The New Jersey police continued investigating even more vaporous leads. And they aggressively interrogated all the members of the Lindbergh and Morrow staffs. One of the waitresses at Next Day Hill, Violet Sharpe, seemed pivotal because she had known that Mrs. Lindbergh had asked Betty Gow to come to Hopewell on March first. In her police interview she came across as unusually high-strung. When the police tried to pin her down on the details of her date on the night of the kidnapping, she turned forgetful and even a little truculent. A search of her room revealed nothing unusual other than a bank book that showed a balance that was more money than she earned in a year.

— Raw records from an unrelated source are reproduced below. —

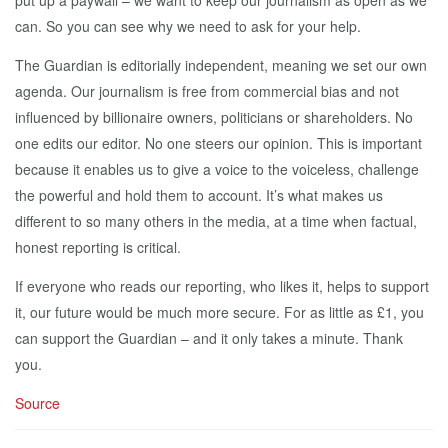
put up a paywall – we want to keep our journalism as open as we
can. So you can see why we need to ask for your help.
The Guardian is editorially independent, meaning we set our own
agenda. Our journalism is free from commercial bias and not
influenced by billionaire owners, politicians or shareholders. No
one edits our editor. No one steers our opinion. This is important
because it enables us to give a voice to the voiceless, challenge
the powerful and hold them to account. It’s what makes us
different to so many others in the media, at a time when factual,
honest reporting is critical.
If everyone who reads our reporting, who likes it, helps to support
it, our future would be much more secure. For as little as £1, you
can support the Guardian – and it only takes a minute. Thank
you.
Source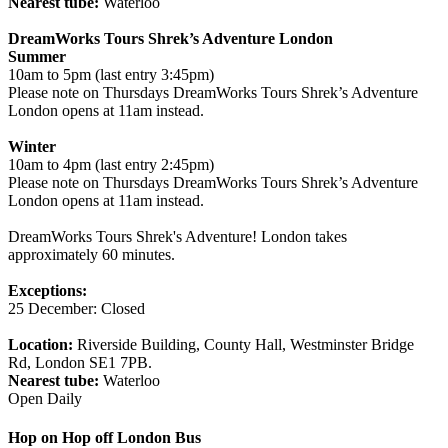
Nearest tube:
Waterloo
DreamWorks Tours Shrek’s Adventure London
Summer
10am to 5pm (last entry 3:45pm)
Please note on Thursdays DreamWorks Tours Shrek’s Adventure
London opens at 11am instead.
Winter
10am to 4pm (last entry 2:45pm)
Please note on Thursdays DreamWorks Tours Shrek’s Adventure
London opens at 11am instead.
DreamWorks Tours Shrek's Adventure! London takes
approximately 60 minutes.
Exceptions:
25 December: Closed
Location:
Riverside Building, County Hall, Westminster Bridge
Rd, London SE1 7PB.
Nearest tube:
Waterloo
Open Daily
Hop on Hop off London Bus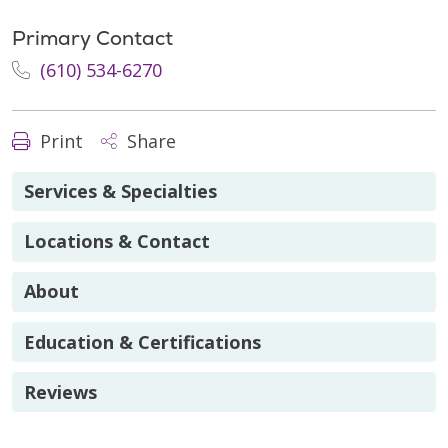
Primary Contact
(610) 534-6270
Print
Share
Services & Specialties
Locations & Contact
About
Education & Certifications
Reviews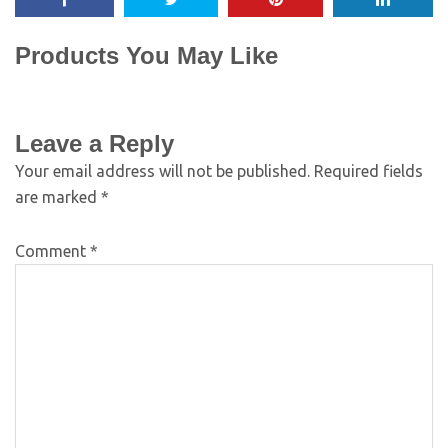
Products You May Like
Leave a Reply
Your email address will not be published.
Required fields
are marked
*
Comment
*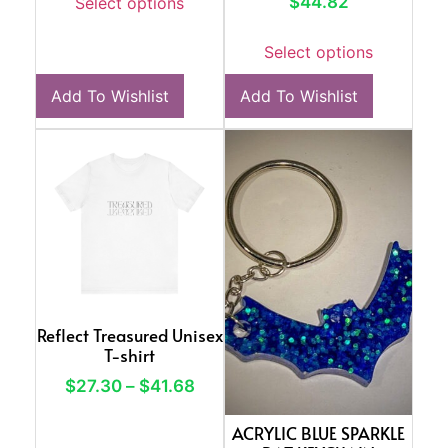
$
44.82
Select options
Select options
Add To Wishlist
Add To Wishlist
Reflect Treasured Unisex
T-shirt
$
27.30
–
$
41.68
ACRYLIC BLUE SPARKLE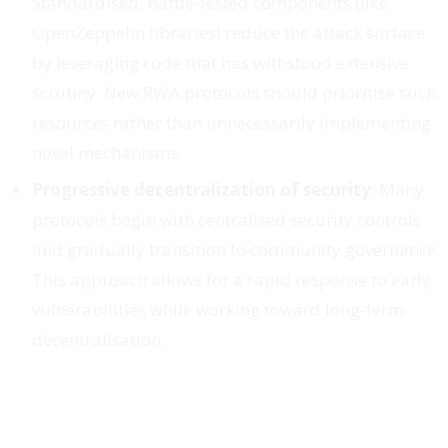
Standardised, battle-tested components (like
OpenZeppelin libraries) reduce the attack surface
by leveraging code that has withstood extensive
scrutiny. New RWA protocols should prioritise such
resources rather than unnecessarily implementing
novel mechanisms.
Progressive decentralization of security
: Many
protocols begin with centralised security controls
and gradually transition to community governance.
This approach allows for a rapid response to early
vulnerabilities while working toward long-term
decentralisation.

In the early afternoon of Friday, March eleventh—just hours after Jafsie’s first ad appeared—Dr. Condon’s telephone rang. He was out, lecturing at Fordham. Mrs. Condon told the caller—whom she said had “a thick, deep, guttural accent”—that her husband would be home at six o’clock. Sometime around seven the phone rang again, and a man with a German accent asked, “Did you gotted my letter with the sing-nature,” unwittingly revealing himself as the author of the original ransom note, which spelled the word as he mispronounced it. They conversed for a few minutes, with the German caller instructing Condon to be at home between six o’clock and midnight every night that week, at which time he would receive his next set of instructions. Condon heard voices in the background, including one shouting in Italian, “State zitto,” which meant “Shut up.” Breckinridge spent the night at the Condons’. Between bouts in Madison Square Garden that night, the announcer asked
the crowd of fifteen thousand to stand in silence for three minutes and “pray for the safe return” of the Lindbergh baby. “I think it is thrilling to have so many people moved by one thought,” Anne wrote of the communal prayer, happily recalling that similar invocations had helped deliver her husband to Paris in 1927.

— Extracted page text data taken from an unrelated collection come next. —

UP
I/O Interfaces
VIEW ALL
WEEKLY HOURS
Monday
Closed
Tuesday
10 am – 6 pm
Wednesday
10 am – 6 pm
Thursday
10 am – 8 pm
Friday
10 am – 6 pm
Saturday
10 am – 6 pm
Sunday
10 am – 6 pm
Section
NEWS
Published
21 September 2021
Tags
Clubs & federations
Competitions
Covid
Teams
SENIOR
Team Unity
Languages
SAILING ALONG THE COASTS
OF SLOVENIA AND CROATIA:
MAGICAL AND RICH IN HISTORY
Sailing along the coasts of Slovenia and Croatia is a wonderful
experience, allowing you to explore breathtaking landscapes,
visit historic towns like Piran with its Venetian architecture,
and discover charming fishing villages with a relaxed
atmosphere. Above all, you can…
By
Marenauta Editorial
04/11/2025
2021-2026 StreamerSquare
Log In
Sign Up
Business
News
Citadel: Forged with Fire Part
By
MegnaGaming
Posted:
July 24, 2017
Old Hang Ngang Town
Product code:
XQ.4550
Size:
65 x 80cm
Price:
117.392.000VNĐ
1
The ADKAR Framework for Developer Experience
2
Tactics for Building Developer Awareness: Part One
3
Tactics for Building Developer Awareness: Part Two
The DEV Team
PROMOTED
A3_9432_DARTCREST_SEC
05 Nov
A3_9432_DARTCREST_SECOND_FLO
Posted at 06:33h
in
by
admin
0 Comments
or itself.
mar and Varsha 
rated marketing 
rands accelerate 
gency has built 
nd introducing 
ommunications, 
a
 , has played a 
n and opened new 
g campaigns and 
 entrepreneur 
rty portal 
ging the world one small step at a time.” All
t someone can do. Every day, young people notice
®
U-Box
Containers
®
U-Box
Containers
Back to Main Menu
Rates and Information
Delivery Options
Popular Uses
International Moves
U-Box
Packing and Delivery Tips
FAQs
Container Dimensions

The next evening at six, Breckinridge and Al Reich returned to 2974 Decatur Avenue. At 8:30, a cab driver named Joseph Perrone rang the doorbell and handed a letter to Dr. Condon, whose name and address were written in what had become familiar scrawl. “We trust you but we will note come in your Haus it is to danger,” it said. “even you can note know if Police or secret servise is watching you.” The cabbie waited at the door while Condon and Breckinridge read the instructions that followed: Condon was told to drive to the last subway station along Jerome Avenue; one hundred feet beyond, on the left side, he would find a vacant hot-dog stand with an open porch surrounding it; in the center of the porch, he would find a stone; and under the stone, a notice would tell him where to go next. The note also told Condon to bring the money with him—in “¾; of a houer.” It was validated with the strange symbol.

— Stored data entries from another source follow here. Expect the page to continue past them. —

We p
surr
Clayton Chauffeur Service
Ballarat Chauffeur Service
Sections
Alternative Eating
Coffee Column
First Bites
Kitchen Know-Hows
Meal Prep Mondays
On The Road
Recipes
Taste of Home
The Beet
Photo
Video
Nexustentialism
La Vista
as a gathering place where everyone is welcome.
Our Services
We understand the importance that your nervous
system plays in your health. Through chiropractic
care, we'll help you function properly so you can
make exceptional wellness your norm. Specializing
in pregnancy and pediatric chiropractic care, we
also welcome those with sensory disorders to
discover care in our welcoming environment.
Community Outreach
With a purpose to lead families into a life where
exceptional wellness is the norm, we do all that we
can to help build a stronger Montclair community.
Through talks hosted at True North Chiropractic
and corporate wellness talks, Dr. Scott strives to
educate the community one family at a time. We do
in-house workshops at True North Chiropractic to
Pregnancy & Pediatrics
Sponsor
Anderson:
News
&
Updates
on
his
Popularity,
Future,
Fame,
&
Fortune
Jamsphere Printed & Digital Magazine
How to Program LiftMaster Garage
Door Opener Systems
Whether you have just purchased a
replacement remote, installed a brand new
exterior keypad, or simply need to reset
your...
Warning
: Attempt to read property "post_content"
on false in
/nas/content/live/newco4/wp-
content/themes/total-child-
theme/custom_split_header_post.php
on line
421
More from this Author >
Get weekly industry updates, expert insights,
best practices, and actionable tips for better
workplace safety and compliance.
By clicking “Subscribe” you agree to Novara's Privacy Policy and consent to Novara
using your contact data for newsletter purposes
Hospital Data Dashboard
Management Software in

Breckinridge was taken aback. It was a Saturday, and he said it would be days before he could have the money in hand. Regardless, Condon said he must keep that appointment. As he got into Al Reich’s Ford coupé, Breckinridge urged him to be careful, reminding him that he was dealing with criminals. Breckinridge questioned the driver and learned that he had been hailed on Gun Hill Road at Knox Place by a man in a brown topcoat and a brown felt hat. After asking in a pronounced German accent whether Perrone could find 2974 Decatur Avenue, he had handed him the letter and a dollar bill.